Through the combing of the theory of new quality productivity, this research makes it clear that computing power is an important form of new quality productivity. The generation of computing power comes from the investment of technology, human resources and capital, and the accumulation of technology over time promotes the research and development and wide application of high-end chips, which has become the main reason for the rapid development of computing power. The rapid growth of computing power resources is the result of technological penetration. It comes from the traditional productive forces and replaces human resources to become the new labor force of the digital economy. It is an important manifestation of the transformation from physical labor to virtual labor. Calculate force drives the development of the digital industrialization, digital, through the mechanism of the influence of digital economy, and the power function equation, digital industrialization, digital function equation, further defined the quantitative relationship of the three parties, digital industrialization, digital development and power input is related, negatively correlated with capital investment, calculate force and capital in the digital economy resource allocation to be optimized, put forward through technological innovation, strengthening the construction of power resources, promote the development of green industry, digital industrialization, digital upgrading development of concrete measures. The following conclusions are drawn:
First, as the infrastructure for the development of the digital economy, computing power resources play a key role in promoting industrial digitalization and digital industrialization. The development of computing power provides the necessary power and support for the digital transformation of traditional industries and the formation of data assets.
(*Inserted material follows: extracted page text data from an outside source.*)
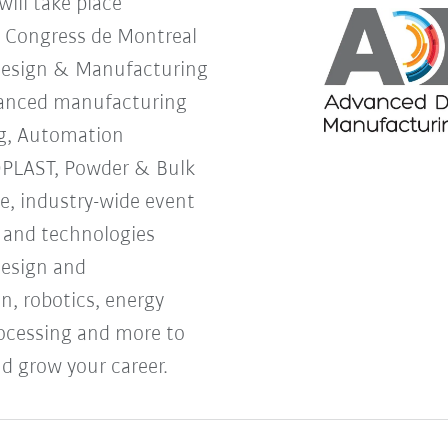
ill take place
s Congress de Montreal
Design & Manufacturing
vanced manufacturing
g, Automation
OPLAST, Powder & Bulk
ne, industry-wide event
s and technologies
design and
, robotics, energy
processing and more to
d grow your career.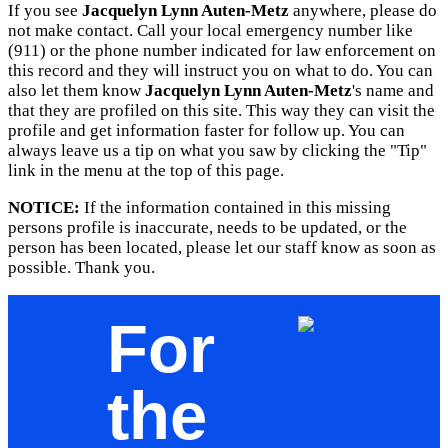
If you see
Jacquelyn Lynn Auten-Metz
anywhere, please do
not make contact. Call your local emergency number like
(911) or the phone number indicated for law enforcement on
this record and they will instruct you on what to do. You can
also let them know
Jacquelyn Lynn Auten-Metz
's name and
that they are profiled on this site. This way they can visit the
profile and get information faster for follow up. You can
always leave us a tip on what you saw by clicking the "Tip"
link in the menu at the top of this page.
NOTICE:
If the information contained in this missing
persons profile is inaccurate, needs to be updated, or the
person has been located, please let our staff know as soon as
possible. Thank you.
For
the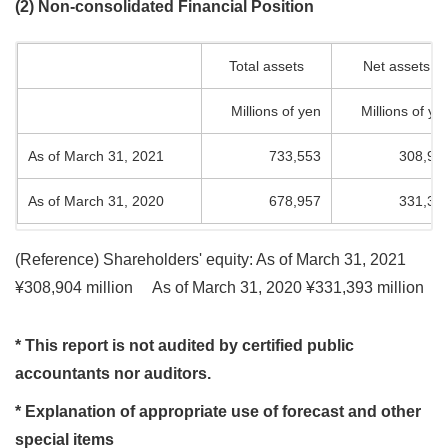
(2) Non-consolidated Financial Position
Total assets
Net assets
Millions of yen
Millions of ye
As of March 31, 2021
733,553
308,90
As of March 31, 2020
678,957
331,39
(Reference) Shareholders' equity: As of March 31, 2021
¥308,904 million
As of March 31, 2020 ¥331,393 million
* This report is not audited by certified public
accountants nor auditors.
* Explanation of appropriate use of forecast and other
special items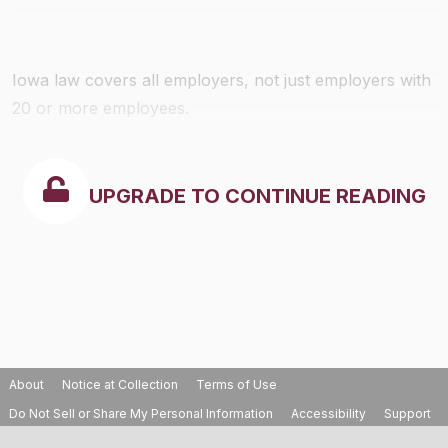
Iowa law covers all employers, not just employers with
20 or more employees.
UPGRADE TO CONTINUE READING
About
Notice at Collection
Terms of Use
Do Not Sell or Share My Personal Information
Accessibility
Support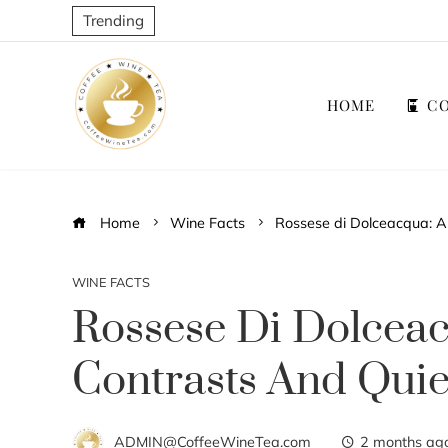
Trending
HOME
CO
Home
Wine Facts
Rossese di Dolceacqua: A 
WINE FACTS
Rossese Di Dolceac
Contrasts And Quie
ADMIN@CoffeeWineTea.com
2 months ag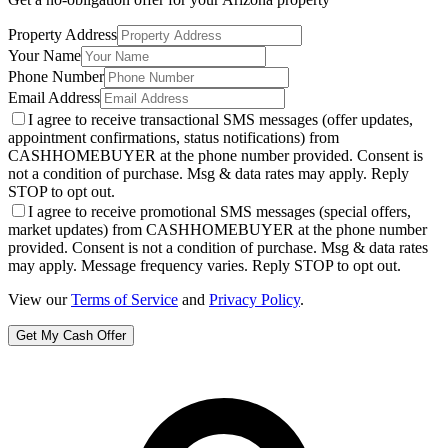
Property Address
Your Name
Phone Number
Email Address
I agree to receive transactional SMS messages (offer updates,
appointment confirmations, status notifications) from
CASHHOMEBUYER at the phone number provided. Consent is
not a condition of purchase. Msg & data rates may apply. Reply
STOP to opt out.
I agree to receive promotional SMS messages (special offers,
market updates) from CASHHOMEBUYER at the phone number
provided. Consent is not a condition of purchase. Msg & data rates
may apply. Message frequency varies. Reply STOP to opt out.
View our
Terms of Service
and
Privacy Policy
.
Get My Cash Offer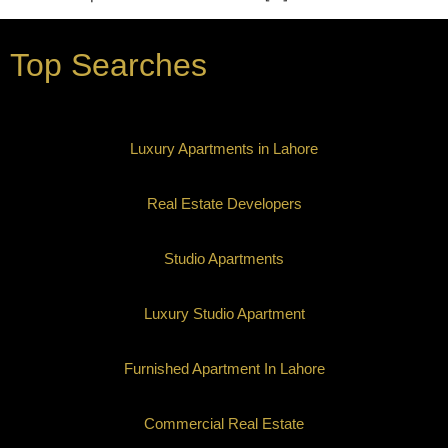
Top Searches
Luxury Apartments in Lahore
Real Estate Developers
Studio Apartments
Luxury Studio Apartment
Furnished Apartment In Lahore
Commercial Real Estate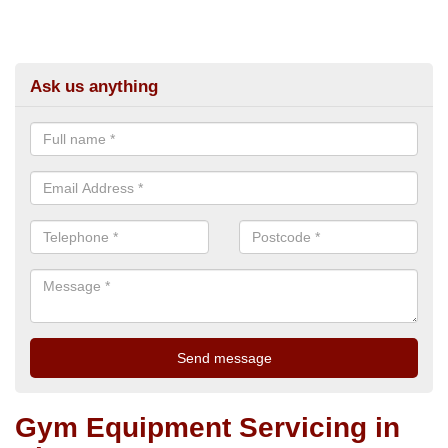
Ask us anything
Gym Equipment Servicing in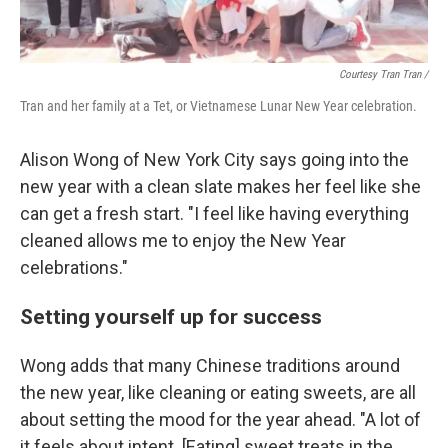
Courtesy Tran Tran /
Tran and her family at a Tet, or Vietnamese Lunar New Year celebration.
Alison Wong of New York City says going into the
new year with a clean slate makes her feel like she
can get a fresh start. "I feel like having everything
cleaned allows me to enjoy the New Year
celebrations."
Setting yourself up for success
Wong adds that many Chinese traditions around
the new year, like cleaning or eating sweets, are all
about setting the mood for the year ahead. "A lot of
it feels about intent. [Eating] sweet treats in the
Second, through the grey correlation analysis, found that the force scale (Q) and the progress of technical level (A0e ^λ), manpower (L) has strong positive correlation between, force industry is knowledge-intensive industry, strengthen technological innovation, strengthen industry staff team to force scale growth has a pivotal role.
Third, computing power, as a new quality productive force, serves as a means of production in the digital economy, and plays a core role in promoting the development of digital industrialization and industrial digitalization, showing the characteristics of increasing scale and return. If there is a 1% change in computing power resources, the total digital output value of the industry will change by 9.63% accordingly, and the total output value of digital industrialization will also change by 1.61%.
In short, as the basis of the development of digital economy, computing power resources have formed a relationship of mutual promotion and common development with industrial digitalization and digital industrialization. In the era of digital economy, technological progress is the key to promoting the efficient use of computing power resources and promoting the development of digital economy.